Our Annual Report on Form 10-K, recent and forthcoming Quarterly Reports on Form 10-Q, recent Current Reports on Form 8-K and other Securities and Exchange Commission filings discuss some of the important risk factors that may affect our business, results of operations and financial condition.
We undertake no obligation to publicly update or revise any forward-looking statements, whether as a result of new information, future events or otherwise.

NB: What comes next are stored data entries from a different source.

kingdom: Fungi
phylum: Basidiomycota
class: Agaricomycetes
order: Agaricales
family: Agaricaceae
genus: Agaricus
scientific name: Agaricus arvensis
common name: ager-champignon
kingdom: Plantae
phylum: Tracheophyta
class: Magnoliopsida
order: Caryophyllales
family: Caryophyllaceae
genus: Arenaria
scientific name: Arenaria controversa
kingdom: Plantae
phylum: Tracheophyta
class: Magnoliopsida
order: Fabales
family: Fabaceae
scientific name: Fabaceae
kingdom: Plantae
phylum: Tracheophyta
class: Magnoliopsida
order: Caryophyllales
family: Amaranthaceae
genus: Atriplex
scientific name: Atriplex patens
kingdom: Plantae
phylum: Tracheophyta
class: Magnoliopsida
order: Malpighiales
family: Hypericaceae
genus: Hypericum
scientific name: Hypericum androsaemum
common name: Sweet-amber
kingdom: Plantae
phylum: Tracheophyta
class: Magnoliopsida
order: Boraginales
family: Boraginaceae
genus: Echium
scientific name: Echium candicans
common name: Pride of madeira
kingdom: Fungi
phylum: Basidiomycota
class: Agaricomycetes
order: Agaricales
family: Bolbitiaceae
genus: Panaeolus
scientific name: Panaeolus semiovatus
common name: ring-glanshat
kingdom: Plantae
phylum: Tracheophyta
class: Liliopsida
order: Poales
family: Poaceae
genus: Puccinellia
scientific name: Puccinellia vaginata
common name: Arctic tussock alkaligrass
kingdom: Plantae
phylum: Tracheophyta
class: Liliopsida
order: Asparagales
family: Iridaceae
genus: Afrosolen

In addition, actual results may differ materially from those contemplated in any forward-looking statement due to the timing and likelihood of the closing of the purchase of PPL Montana LLC's hydro-electric generating facilities.
Non-GAAP Financial Measures
This press release includes financial information prepared in accordance with GAAP, as well as other financial measures, such as Gross Margin and Adjusted Diluted EPS, that are considered 'non-GAAP financial measures.' Generally, a non-GAAP financial measure is a numerical measure of a company's financial performance, financial position or cash flows that exclude (or include) amounts that are included in (or excluded from) the most directly comparable measure calculated and presented in accordance with GAAP. Gross Margin (Revenues less Cost of Sales) is a non-GAAP financial measure due to the exclusion of depreciation from the measure.
Gross Margin is used by us to determine whether we are collecting the appropriate amount of energy costs from customers to allow recovery of operating costs. Adjusted Diluted EPS is another non GAAP measure. The Company believes the presentation of Adjusted Diluted EPS is more representative of our normal earnings than the GAAP EPS due to the exclusion (or inclusion) of certain impacts that are not reflective of ongoing earnings.
The presentation of these non-GAAP measures is intended to supplement investors' understanding of our financial performance and not to replace other GAAP measures as an indicator of actual operating performance. Our measures may not be comparable to other companies' similarly titled measures.